For our February 15 meeting, we're asking you to post -- on your blog -- rhetorical analyses of the teaching philosophies of others. We're asking you to do this for two reasons: thinking more on rhetorical analyses for your teaching of them and thinking toward your own teaching philosophies.

Below are links to advice given by various teaching centers from various universities about what statements of teaching philosophy are supposed to do and how teachers are supposed to achieve all that. Such statements have multiple purposes (which makes them good for rhetorical analyses): they are a form of reflection for teachers, to help them clarify why they do what they do in classes; they can be public documents sent to hiring committees as part of a job application.

Below are also links to samples of statements, some from rhet-comp and some from other fields.


So: WHAT TO DO
Read through the guidelines, and draw up for yourself an understanding of the purposes, contexts, and audiences for statements of teaching philosophy. Use your sense of purposes, contexts, and audiences to post on your blog a comparative analysis of two statements.

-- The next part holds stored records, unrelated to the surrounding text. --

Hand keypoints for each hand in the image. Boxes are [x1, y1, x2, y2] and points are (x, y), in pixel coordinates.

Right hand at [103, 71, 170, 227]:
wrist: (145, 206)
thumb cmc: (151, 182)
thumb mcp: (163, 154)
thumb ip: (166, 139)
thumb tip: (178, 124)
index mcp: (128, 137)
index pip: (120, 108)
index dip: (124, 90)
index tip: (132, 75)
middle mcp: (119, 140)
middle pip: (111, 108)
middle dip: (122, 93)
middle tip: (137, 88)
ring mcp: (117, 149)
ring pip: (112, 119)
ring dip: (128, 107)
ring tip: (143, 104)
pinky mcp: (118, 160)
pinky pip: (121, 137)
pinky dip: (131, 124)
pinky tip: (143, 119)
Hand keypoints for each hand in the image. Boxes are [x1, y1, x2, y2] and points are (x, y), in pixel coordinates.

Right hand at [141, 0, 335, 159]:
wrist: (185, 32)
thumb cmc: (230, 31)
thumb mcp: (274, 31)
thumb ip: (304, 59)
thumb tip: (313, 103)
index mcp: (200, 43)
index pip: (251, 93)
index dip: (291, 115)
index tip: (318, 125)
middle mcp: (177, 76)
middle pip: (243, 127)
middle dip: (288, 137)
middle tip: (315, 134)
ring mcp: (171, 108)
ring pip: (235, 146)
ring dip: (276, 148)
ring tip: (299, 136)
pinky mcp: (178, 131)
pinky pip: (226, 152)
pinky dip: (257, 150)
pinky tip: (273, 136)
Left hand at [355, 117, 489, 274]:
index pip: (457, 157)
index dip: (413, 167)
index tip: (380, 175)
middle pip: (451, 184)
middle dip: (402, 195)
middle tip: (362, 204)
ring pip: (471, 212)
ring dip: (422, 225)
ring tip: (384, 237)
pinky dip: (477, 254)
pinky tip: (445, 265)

You can analyze two statements from rhet-comp, or one from rhet-comp and one from another discipline. (Lots of samples from other disciplines are linked from the general guidelines pages.)

GENERAL GUIDELINES ON WHAT STATEMENTS OF TEACHING PHILOSOPHY ARE AND DO
from Ohio State, with linked samples lower down on the page
from The Chronicle of Higher Education
from Iowa State
from the University of Michigan, with lots of links to example from other disciplines
some comments by MetaSpencer on Statements of Teaching Philosophy

STATEMENTS OF TEACHING PHILOSOPHY examples from RHETORIC AND COMPOSITION
John Walter
Judith Van
Laura Nutten
Susan Miller-Cochran
Mine

PS -- Know that I put all this together while Dennis watched a Richard Prior DVD in the background, as, um, research for a section in a class on rhetorics of humor.